-- Start of Document excerpt --

Ever since I could read, I wanted to be a writer. Words seemed powerful and magic, and although I wouldn’t have put it this way, I was in awe of the writer/reader relationship. I wanted to introduce total strangers to new worlds, new feelings, new ideas. I also wanted to create books. I loved their physicality, their seeming permanence. But on a less lofty note, I probably started my writing career with a bad poem about autumn that all elementary students are forced to write. I also have a clear memory of writing my own Encyclopedia Brown stories.

I recently reviewed Mary Vermillion’s debut novel Death by Discount for NewPages. The off-beat amateur sleuth adventure is an entertaining and provocative variation on themes, styles, and characters in traditional Golden Age detective fiction. After reading her novel, I did a little sleuthing of my own and tracked the author down (via email) at her Mount Mercy College office where she is associate professor of English. In addition to teaching undergraduates at the prestigious Iowa college, and in addition to being a professional author of detective fiction (with a second novel on the horizon), Ms. Vermillion, a graduate of St. Mary College and University of Iowa, has somehow found time also to write and publish scholarly works on diverse topics ranging from Samuel Richardson to post-feminism. This busy writer-scholar-teacher and I conversed recently during email conversations, and here are the results of those conversations:

 


TIM DAVIS: Before we talk more specifically about Death by Discount, let me begin by asking the conventional opening questions. How did you become a writer? When did you begin?

MARY VERMILLION: That’s a big question. Ever since I could read, I wanted to be a writer. Words seemed powerful and magic, and although I wouldn’t have put it this way, I was in awe of the writer/reader relationship. I wanted to introduce total strangers to new worlds, new feelings, new ideas. I also wanted to create books. I loved their physicality, their seeming permanence.

But on a less lofty note, I probably started my writing career with a bad poem about autumn that all elementary students are forced to write. I also have a clear memory of writing my own Encyclopedia Brown stories.

In high school, college, and grad school, I took plenty of creative writing courses, and I wrote a whole range of stuff: poems, short stories, essays, science-fiction. I wrote and directed my own play in college. But I was intimidated by the idea of writing a novel even though it has always been my favorite genre (and the one that I focus on in my scholarly writing). My fear faded after I completed my dissertation. Since its length matched most novels’, I developed confidence in my discipline and staying-power. I was also tired of jumping through academic hoops, and I finally figured out that I should write the type of thing that had always brought me the most pleasure as a reader. Writing Death by Discount is the most fun I’ve ever had at the keyboard.

-- End of Document excerpt --
-- Start of Listing --

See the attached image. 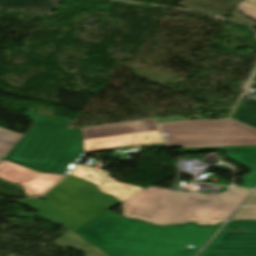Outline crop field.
<instances>
[{
  "label": "crop field",
  "mask_w": 256,
  "mask_h": 256,
  "mask_svg": "<svg viewBox=\"0 0 256 256\" xmlns=\"http://www.w3.org/2000/svg\"><path fill=\"white\" fill-rule=\"evenodd\" d=\"M220 225L216 228L192 224L158 227L123 219L108 211L74 233L110 256H195ZM186 244L195 246L185 247Z\"/></svg>",
  "instance_id": "obj_1"
},
{
  "label": "crop field",
  "mask_w": 256,
  "mask_h": 256,
  "mask_svg": "<svg viewBox=\"0 0 256 256\" xmlns=\"http://www.w3.org/2000/svg\"><path fill=\"white\" fill-rule=\"evenodd\" d=\"M251 190L231 188L224 194L210 196L177 192L151 186L123 202L125 217L158 225L194 221L199 225L225 222Z\"/></svg>",
  "instance_id": "obj_2"
},
{
  "label": "crop field",
  "mask_w": 256,
  "mask_h": 256,
  "mask_svg": "<svg viewBox=\"0 0 256 256\" xmlns=\"http://www.w3.org/2000/svg\"><path fill=\"white\" fill-rule=\"evenodd\" d=\"M23 115L34 123L5 159L42 172L71 171L84 154L82 129L66 130L73 121L33 110Z\"/></svg>",
  "instance_id": "obj_3"
},
{
  "label": "crop field",
  "mask_w": 256,
  "mask_h": 256,
  "mask_svg": "<svg viewBox=\"0 0 256 256\" xmlns=\"http://www.w3.org/2000/svg\"><path fill=\"white\" fill-rule=\"evenodd\" d=\"M42 199L19 201L27 204L38 214L19 213L18 217L38 216L55 225H65L73 230L119 205L112 196L102 195L95 185L68 176Z\"/></svg>",
  "instance_id": "obj_4"
},
{
  "label": "crop field",
  "mask_w": 256,
  "mask_h": 256,
  "mask_svg": "<svg viewBox=\"0 0 256 256\" xmlns=\"http://www.w3.org/2000/svg\"><path fill=\"white\" fill-rule=\"evenodd\" d=\"M166 144L174 147L256 145V129L233 121H185L161 124Z\"/></svg>",
  "instance_id": "obj_5"
},
{
  "label": "crop field",
  "mask_w": 256,
  "mask_h": 256,
  "mask_svg": "<svg viewBox=\"0 0 256 256\" xmlns=\"http://www.w3.org/2000/svg\"><path fill=\"white\" fill-rule=\"evenodd\" d=\"M199 256H256V221L226 225Z\"/></svg>",
  "instance_id": "obj_6"
},
{
  "label": "crop field",
  "mask_w": 256,
  "mask_h": 256,
  "mask_svg": "<svg viewBox=\"0 0 256 256\" xmlns=\"http://www.w3.org/2000/svg\"><path fill=\"white\" fill-rule=\"evenodd\" d=\"M64 176L41 174L5 160L0 163V177L22 185L28 196L44 194Z\"/></svg>",
  "instance_id": "obj_7"
},
{
  "label": "crop field",
  "mask_w": 256,
  "mask_h": 256,
  "mask_svg": "<svg viewBox=\"0 0 256 256\" xmlns=\"http://www.w3.org/2000/svg\"><path fill=\"white\" fill-rule=\"evenodd\" d=\"M71 175L96 184L102 193L113 195L121 203L144 190V188L117 182L110 177L108 172L86 166L76 168Z\"/></svg>",
  "instance_id": "obj_8"
},
{
  "label": "crop field",
  "mask_w": 256,
  "mask_h": 256,
  "mask_svg": "<svg viewBox=\"0 0 256 256\" xmlns=\"http://www.w3.org/2000/svg\"><path fill=\"white\" fill-rule=\"evenodd\" d=\"M159 131L84 140L85 153L162 142Z\"/></svg>",
  "instance_id": "obj_9"
},
{
  "label": "crop field",
  "mask_w": 256,
  "mask_h": 256,
  "mask_svg": "<svg viewBox=\"0 0 256 256\" xmlns=\"http://www.w3.org/2000/svg\"><path fill=\"white\" fill-rule=\"evenodd\" d=\"M185 151L195 152L197 150H226L227 157L231 160L251 169V173L245 175L240 180L244 185L240 187L254 188L256 186V146H228V147H209V148H181Z\"/></svg>",
  "instance_id": "obj_10"
},
{
  "label": "crop field",
  "mask_w": 256,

-- End of Listing --

• [What you have to do] According to the interview, at which college does Mary Vermillion teach as an associate professor of English? The data are not needed here.

• [Correct response] Mount Mercy College.